One of the most interesting disciplines was developing computer games. At the start of the semester they divided us into groups in which we worked for three months and developed large team projects for the exam. As a result, instead of the classical exam, we tested each other’s computer games, looked for mistakes, said what was done well and what was not. It was very fun. And for the class on computer security we tried to break into each other’s computers, looking for passwords, that is, we acted like real hackers. Of course, we did all this to understand how necessary it is to defend a project, so that it won’t be broken into. At MacEwan University the access system is fairly similar to the content management system at UCU. And so we studied how the university codes information and where the threats for outside interception are. Analogically, we could do a similar inspection of UCU’s system.

Another interesting project was analyzing criminal activity in Vancouver, Canada. Using various algorithms, we researched enormous open databases in criminology, which collected all types of crimes and the time and place that they most often occur. Eventually, we visualized all the information and developed a system of recommendations for the government and police of Vancouver. Let’s say, the police, using this system, by stating the area, day, and hour in which they are on duty, can receive information with relative percentages about what types of crimes they should turn their attention to. In this way it’s possible to find out, for example, that at a certain place, at a certain time, there is a higher possibility for bicycles to be stolen. This was a really practical project. We worked on it the whole semester.

– How do their programs compare to UCU’s? What would you recommend borrowing from MacEwan University?
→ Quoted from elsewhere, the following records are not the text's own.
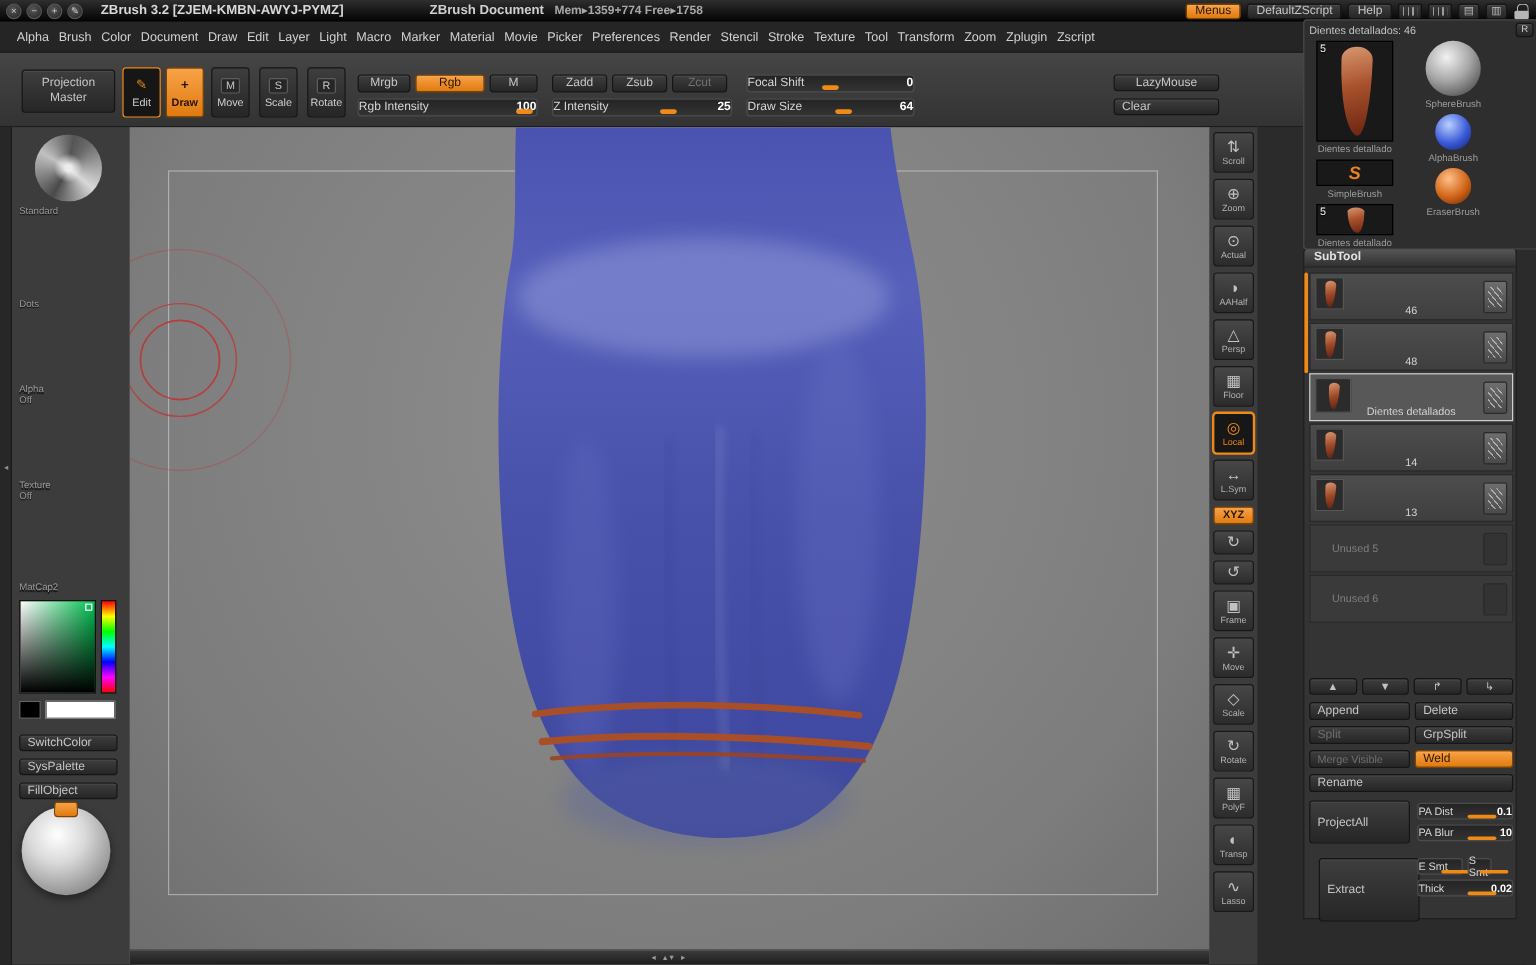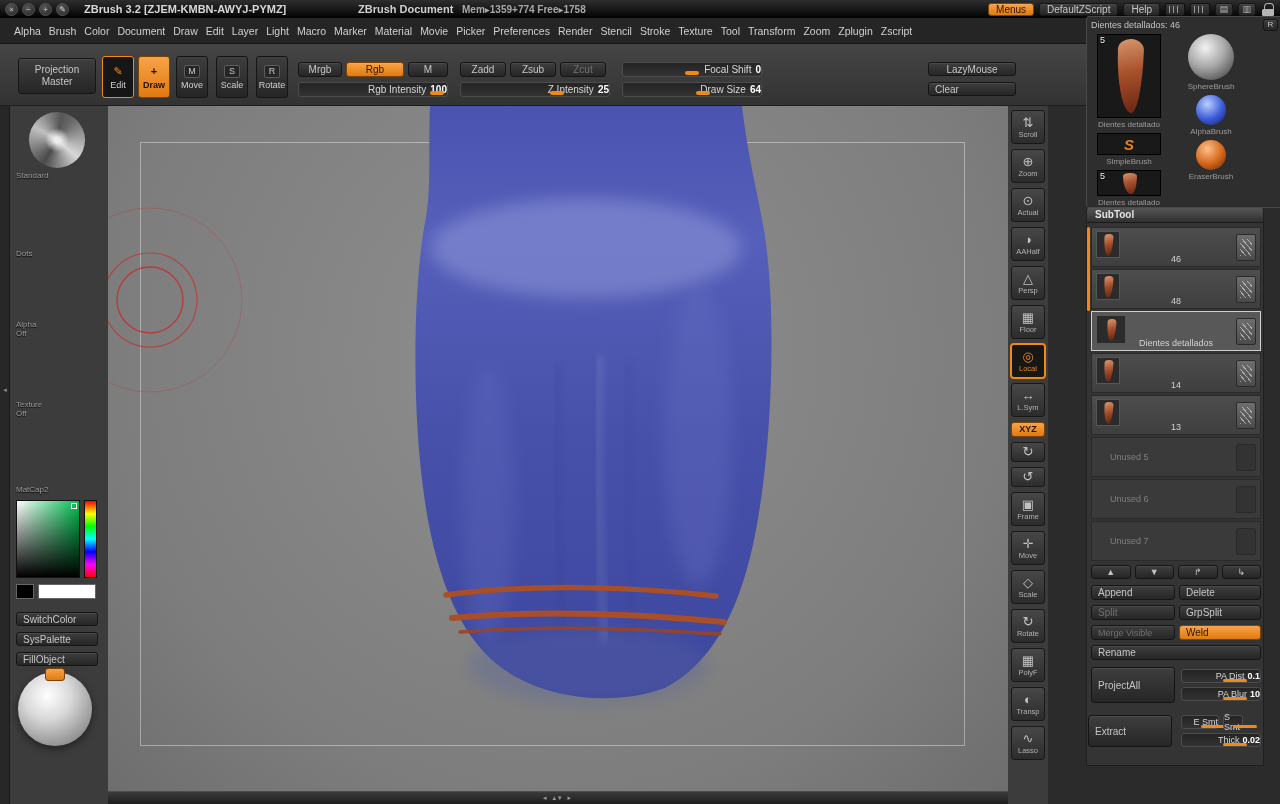--- a/index.html
+++ b/index.html
@@ -11,7 +11,7 @@
 .btn.tl{justify-content:flex-start;padding-left:6px}
 .btn.dim{color:#707070}
 .orange{background:linear-gradient(#f8a348,#e07a10) !important;border-color:#7c4404 !important;color:#2b1500 !important;font-weight:normal}
-.slider{position:relative;background:linear-gradient(#242424,#333);border:1px solid #4c4c4c;border-radius:3px;color:#d6d6d6;font-size:10px;display:flex;align-items:center;justify-content:flex-end;gap:4px;cursor:pointer}
+.slider{position:relative;background:linear-gradient(#242424,#333);border:1px solid #4c4c4c;border-radius:3px;color:#d6d6d6;font-size:10px;display:flex;align-items:center;justify-content:space-between;gap:4px;cursor:pointer}
 .slider .val{font-weight:bold;color:#fff}
 .slider .knob{position:absolute;bottom:1px;width:14px;height:4px;border-radius:2px;background:#ef8a17}
 .kn97{left:calc(100% - 17px)}.kn60{left:60%}.kn50{left:calc(50% - 7px)}.kn53{left:53%}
– The completeness of the program and the organization of the educational process is very similar to computer studies at UCU. But at UCU we have much more individual time with teachers, and when we are doing our own project, at any time we can approach a teacher for advice. MacEwan University had practically no such opportunities, because it’s a very big university and it’s very difficult to provide close interaction of students with teachers. There are special hours when the students can go to the teacher to ask questions, but personal projects must be done without special help. And there are almost twice as many projects at UCU.

I like the “buddy-program” at MacEwan University, in which students who have studied abroad become mentors for students who come to their university. UCU does not currently have such a program, but I told the Department of International Relations about this and there they decided that it’s worthwhile borrowing this experience. A student from Belgium will soon be coming to us and I will be her mentor. I expect this will help us create an international family. Projects like this are very necessary, because the best way to break stereotypes about Ukraine is to invite people to see everything with their own eyes.

–Did you feel a stereotypical attitude towards Ukraine?

– Yes, because the majority of students, who had no special education in history or political studies, really knew almost nothing about Ukraine and thought that it was mostly a country of villages. During my first days at the university in Canada they had funny questions for me: “Do you have computers?”; “Do you play basketball?”. And when I showed photos of Lviv, everyone was surprised: “Is that REALLY Ukraine?”

Since then I started looking for opportunities to talk about Ukraine and our students, and to acquaint people with the culture. At one of the theme-based evenings, I even decided to prepare varennyky. I made too much dough and students from various countries helped me. A pretty good master-class happened, and the students from France called our varennyky “Ukrainian ravioli.” Many learned the words “dyakuyu” and “smachnoho” [“thank you,” “buon appetit”].

– What’s your advice for students who want to study abroad?

– I won’t be the first to say that you need to study a lot and be ready for exams. That’s obvious. But from my own experience I came to understand that, in addition to knowledge, you need to develop in yourself great motivation and set your goal. Believe you can do it. No steps backwards.